• [Your objective]: Show each line of the entries below in which the word "ClockGroup" appears.

• [Records shown]:
/---

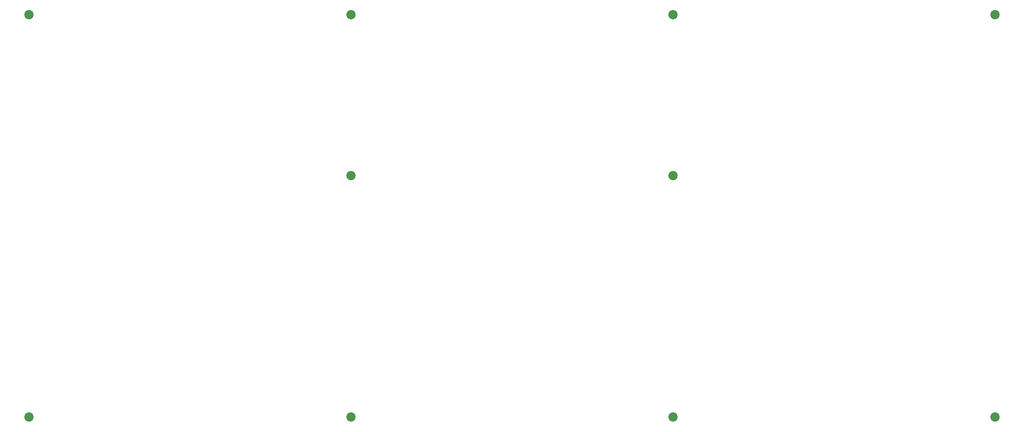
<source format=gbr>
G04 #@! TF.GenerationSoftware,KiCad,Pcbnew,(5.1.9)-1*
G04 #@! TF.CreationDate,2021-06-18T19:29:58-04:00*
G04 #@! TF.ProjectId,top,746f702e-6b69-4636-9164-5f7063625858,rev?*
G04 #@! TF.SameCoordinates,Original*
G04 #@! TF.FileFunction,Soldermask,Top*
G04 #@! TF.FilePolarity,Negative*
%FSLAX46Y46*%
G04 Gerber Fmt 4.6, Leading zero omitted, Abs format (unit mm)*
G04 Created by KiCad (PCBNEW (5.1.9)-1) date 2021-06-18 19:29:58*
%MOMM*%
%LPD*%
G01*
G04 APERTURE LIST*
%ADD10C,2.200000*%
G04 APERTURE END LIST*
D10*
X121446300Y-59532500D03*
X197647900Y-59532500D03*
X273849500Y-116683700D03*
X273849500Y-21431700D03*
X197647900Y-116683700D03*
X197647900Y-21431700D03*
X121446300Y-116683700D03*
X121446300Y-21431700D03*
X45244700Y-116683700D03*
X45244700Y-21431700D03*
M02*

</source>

\---
/---

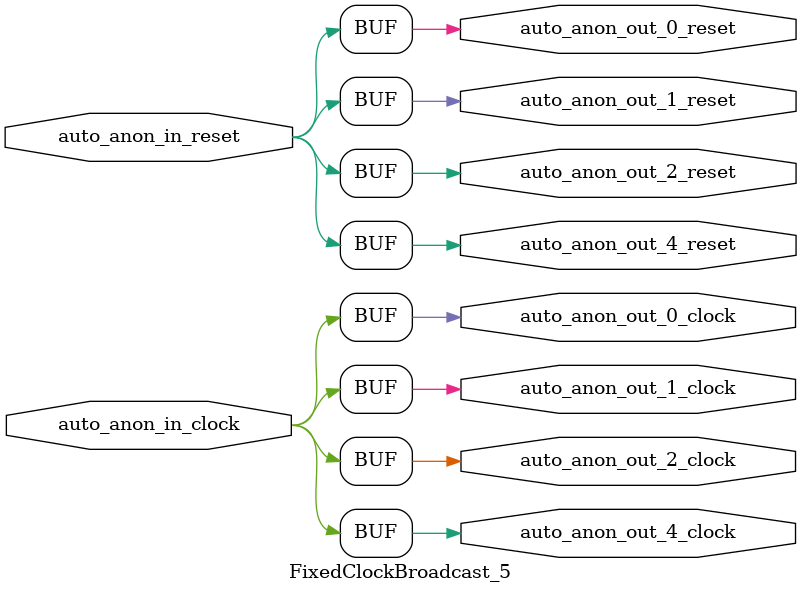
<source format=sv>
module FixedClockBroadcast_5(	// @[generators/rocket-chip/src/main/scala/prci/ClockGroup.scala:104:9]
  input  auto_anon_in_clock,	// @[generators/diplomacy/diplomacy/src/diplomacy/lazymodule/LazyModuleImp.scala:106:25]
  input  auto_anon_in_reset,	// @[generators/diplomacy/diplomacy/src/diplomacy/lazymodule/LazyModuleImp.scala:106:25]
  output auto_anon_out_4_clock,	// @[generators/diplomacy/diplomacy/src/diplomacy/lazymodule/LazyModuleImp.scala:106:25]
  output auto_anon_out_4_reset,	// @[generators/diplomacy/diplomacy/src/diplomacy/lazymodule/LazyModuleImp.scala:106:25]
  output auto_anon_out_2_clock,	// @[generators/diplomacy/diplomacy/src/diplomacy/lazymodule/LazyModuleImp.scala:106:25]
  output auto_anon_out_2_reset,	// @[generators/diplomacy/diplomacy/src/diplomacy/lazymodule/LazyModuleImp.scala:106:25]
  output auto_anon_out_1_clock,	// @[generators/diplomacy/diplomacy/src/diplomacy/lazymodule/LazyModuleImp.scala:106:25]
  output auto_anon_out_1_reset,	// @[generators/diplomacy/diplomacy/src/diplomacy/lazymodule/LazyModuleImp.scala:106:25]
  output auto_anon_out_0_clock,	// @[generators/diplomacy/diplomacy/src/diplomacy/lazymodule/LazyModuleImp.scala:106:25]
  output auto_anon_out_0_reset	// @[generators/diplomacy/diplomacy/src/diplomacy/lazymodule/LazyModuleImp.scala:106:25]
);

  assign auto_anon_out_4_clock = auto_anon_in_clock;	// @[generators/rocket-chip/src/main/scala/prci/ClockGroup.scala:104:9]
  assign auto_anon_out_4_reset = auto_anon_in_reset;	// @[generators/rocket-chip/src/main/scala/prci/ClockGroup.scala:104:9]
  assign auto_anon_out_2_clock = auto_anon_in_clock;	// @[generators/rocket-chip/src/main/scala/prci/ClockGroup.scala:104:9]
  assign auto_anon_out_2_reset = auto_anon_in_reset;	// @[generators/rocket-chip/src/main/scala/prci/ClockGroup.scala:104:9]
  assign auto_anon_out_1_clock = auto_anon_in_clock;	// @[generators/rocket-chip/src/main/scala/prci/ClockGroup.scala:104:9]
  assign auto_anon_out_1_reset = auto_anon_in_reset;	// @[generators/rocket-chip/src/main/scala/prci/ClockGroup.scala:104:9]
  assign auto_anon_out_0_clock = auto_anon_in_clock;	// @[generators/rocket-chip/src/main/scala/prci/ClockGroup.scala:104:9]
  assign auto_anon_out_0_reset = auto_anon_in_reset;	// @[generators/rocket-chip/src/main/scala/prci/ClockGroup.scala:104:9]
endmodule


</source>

\---
/---

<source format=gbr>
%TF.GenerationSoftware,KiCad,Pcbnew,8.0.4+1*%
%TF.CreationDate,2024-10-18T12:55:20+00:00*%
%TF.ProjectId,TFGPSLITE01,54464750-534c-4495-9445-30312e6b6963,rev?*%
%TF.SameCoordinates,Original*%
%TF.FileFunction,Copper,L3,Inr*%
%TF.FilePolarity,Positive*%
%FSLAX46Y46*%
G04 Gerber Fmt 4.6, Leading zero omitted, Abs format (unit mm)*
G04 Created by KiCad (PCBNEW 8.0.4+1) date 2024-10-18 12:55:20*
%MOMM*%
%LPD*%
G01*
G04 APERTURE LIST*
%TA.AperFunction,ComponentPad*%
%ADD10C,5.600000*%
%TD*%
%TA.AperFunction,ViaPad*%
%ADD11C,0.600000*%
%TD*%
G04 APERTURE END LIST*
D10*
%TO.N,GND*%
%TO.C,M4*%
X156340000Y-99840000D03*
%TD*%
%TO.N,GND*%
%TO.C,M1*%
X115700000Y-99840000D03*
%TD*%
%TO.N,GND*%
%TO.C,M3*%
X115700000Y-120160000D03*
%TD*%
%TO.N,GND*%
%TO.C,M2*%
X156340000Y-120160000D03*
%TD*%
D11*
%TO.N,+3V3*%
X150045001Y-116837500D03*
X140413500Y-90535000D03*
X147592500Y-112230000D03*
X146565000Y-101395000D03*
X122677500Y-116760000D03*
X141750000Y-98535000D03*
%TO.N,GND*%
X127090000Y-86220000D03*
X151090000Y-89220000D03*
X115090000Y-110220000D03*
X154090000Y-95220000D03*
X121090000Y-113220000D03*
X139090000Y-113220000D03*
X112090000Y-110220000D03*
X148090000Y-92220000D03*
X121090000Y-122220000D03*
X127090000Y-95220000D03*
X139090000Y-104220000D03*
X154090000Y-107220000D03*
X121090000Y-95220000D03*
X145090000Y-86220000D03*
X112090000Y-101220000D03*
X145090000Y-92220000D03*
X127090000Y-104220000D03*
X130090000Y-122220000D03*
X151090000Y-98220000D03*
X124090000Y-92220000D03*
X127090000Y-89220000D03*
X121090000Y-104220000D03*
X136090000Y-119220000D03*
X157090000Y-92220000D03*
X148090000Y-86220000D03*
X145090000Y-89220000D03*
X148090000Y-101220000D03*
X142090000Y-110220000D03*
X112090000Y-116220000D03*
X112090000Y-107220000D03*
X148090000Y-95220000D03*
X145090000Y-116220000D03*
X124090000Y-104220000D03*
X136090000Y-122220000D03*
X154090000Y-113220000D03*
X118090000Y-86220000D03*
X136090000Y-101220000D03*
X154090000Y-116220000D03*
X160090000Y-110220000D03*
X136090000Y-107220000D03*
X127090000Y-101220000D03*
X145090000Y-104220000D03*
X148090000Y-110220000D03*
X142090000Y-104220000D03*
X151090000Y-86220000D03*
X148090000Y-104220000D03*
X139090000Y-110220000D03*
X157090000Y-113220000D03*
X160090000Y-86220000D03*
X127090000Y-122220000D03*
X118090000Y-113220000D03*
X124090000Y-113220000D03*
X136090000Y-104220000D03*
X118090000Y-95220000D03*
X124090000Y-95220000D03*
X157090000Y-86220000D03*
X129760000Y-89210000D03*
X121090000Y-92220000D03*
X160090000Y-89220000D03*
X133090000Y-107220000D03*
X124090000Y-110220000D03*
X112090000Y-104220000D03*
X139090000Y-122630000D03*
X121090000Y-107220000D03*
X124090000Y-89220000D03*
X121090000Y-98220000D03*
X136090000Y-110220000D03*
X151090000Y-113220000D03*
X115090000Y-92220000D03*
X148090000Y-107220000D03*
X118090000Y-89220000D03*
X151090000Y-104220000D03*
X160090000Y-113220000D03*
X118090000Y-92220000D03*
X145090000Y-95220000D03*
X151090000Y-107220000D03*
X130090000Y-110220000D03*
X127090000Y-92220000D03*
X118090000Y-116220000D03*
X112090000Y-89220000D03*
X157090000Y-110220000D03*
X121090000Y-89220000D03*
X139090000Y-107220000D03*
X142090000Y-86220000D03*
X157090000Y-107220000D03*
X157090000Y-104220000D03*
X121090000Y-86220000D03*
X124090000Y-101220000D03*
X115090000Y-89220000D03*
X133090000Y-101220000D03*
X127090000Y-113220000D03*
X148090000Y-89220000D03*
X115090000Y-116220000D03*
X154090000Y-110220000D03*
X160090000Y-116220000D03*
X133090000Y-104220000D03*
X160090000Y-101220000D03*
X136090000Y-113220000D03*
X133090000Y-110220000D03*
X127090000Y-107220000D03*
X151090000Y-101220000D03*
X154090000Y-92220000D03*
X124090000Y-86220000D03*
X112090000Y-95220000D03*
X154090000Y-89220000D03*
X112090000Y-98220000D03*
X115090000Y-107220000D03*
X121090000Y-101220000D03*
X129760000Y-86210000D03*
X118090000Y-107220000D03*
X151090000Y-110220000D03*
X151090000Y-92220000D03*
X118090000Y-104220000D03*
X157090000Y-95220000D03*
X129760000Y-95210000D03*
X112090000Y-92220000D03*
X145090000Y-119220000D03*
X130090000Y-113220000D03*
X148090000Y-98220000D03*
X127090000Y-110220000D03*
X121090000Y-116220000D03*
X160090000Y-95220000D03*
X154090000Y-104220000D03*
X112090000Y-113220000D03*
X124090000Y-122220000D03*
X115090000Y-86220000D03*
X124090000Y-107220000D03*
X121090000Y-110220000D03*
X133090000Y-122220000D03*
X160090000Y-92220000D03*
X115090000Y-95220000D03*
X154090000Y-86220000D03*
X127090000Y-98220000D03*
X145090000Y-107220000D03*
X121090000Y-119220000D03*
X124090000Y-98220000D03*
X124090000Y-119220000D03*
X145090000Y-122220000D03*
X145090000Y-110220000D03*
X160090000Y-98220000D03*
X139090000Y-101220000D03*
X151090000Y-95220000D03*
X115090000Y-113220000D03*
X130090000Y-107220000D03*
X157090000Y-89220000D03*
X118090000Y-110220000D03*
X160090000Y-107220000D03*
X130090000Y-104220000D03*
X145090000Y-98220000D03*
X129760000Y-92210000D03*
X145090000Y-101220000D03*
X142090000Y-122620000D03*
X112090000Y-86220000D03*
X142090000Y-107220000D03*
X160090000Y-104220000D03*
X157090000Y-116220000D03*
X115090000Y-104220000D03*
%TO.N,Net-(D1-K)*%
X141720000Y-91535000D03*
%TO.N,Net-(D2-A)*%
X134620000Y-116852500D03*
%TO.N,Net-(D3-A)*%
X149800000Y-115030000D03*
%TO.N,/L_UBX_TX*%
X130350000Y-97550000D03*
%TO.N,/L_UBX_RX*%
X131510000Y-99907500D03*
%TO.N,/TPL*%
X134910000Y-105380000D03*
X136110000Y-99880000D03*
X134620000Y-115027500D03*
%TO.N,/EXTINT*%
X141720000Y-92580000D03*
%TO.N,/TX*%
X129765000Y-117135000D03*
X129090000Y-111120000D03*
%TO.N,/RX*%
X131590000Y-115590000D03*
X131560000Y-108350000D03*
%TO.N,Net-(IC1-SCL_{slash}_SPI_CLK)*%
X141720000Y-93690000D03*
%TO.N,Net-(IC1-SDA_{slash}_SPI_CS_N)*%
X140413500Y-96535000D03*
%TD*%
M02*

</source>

\---

• [Worked solution]:
module FixedClockBroadcast_5(	// @[generators/rocket-chip/src/main/scala/prci/ClockGroup.scala:104:9]
  assign auto_anon_out_4_clock = auto_anon_in_clock;	// @[generators/rocket-chip/src/main/scala/prci/ClockGroup.scala:104:9]
  assign auto_anon_out_4_reset = auto_anon_in_reset;	// @[generators/rocket-chip/src/main/scala/prci/ClockGroup.scala:104:9]
  assign auto_anon_out_2_clock = auto_anon_in_clock;	// @[generators/rocket-chip/src/main/scala/prci/ClockGroup.scala:104:9]
  assign auto_anon_out_2_reset = auto_anon_in_reset;	// @[generators/rocket-chip/src/main/scala/prci/ClockGroup.scala:104:9]
  assign auto_anon_out_1_clock = auto_anon_in_clock;	// @[generators/rocket-chip/src/main/scala/prci/ClockGroup.scala:104:9]
  assign auto_anon_out_1_reset = auto_anon_in_reset;	// @[generators/rocket-chip/src/main/scala/prci/ClockGroup.scala:104:9]
  assign auto_anon_out_0_clock = auto_anon_in_clock;	// @[generators/rocket-chip/src/main/scala/prci/ClockGroup.scala:104:9]
  assign auto_anon_out_0_reset = auto_anon_in_reset;	// @[generators/rocket-chip/src/main/scala/prci/ClockGroup.scala:104:9]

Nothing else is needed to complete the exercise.